Ms McDonald would like to see talks reconvened "as soon as a window opens", acknowledging that an election campaign "doesn't provide an ideal backdrop" for negotiations.
"The ball is at the feet of the DUP and the British government, whoever that may be at the end of this election."
As an Irish republican, the Sinn Féin leader says she is unable to welcome Westminster's recent imposition of legislation liberalising abortion law and legalising same-sex marriage.
"But I have to say that I understand that people living in the north of Ireland are now happy with the fact that rights denied have become a reality," she says.
"I think this should sharpen everybody’s focus and particularly the DUP’s focus in understanding that real power-sharing is where it’s at and if they are unhappy or disgruntled with decisions that are made at the Westminster level, then I think that raises big questions for them in terms of what they have prioritised and how they have carried themselves over the last number of years."

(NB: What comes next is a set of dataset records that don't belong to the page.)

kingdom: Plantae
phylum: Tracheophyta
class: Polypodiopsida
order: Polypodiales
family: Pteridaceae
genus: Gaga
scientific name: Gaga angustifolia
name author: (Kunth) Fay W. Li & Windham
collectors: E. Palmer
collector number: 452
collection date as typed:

Ms McDonald has also described as "wrong" Leo Varadkar's reported rejection of a call from civic nationalism to establish a Citizens Assembly to examine Irish unity.
The call came last week in letter signed by more than 1,000 nationalists from across Ireland and beyond, including commentator Fintan O’Toole, Boston mayor Marty Walsh, economist David McWilliams, concert promoter Peter Aiken and businessman David Gavaghan, the former head of Stormont’s Strategic Investment Board.
The Sinn Féin leader believes there should be a border poll in three-to-five years and that formulating the shape of a potential new state should begin immediately.
She described the Fine Gael leader's rejection of a forum to discuss unity as "short-sighted".
"The taoiseach is wrong to imagine he can wish this away or say he wants to talk about Irish unity but not now – that’s not how politics work, that’s not a healthy and responsible thing to do," she says.
"If he is citing concerns around political unionism then that is wrong because I know people within the unionist community, within the Protestant and loyalist community, are talking about this issue."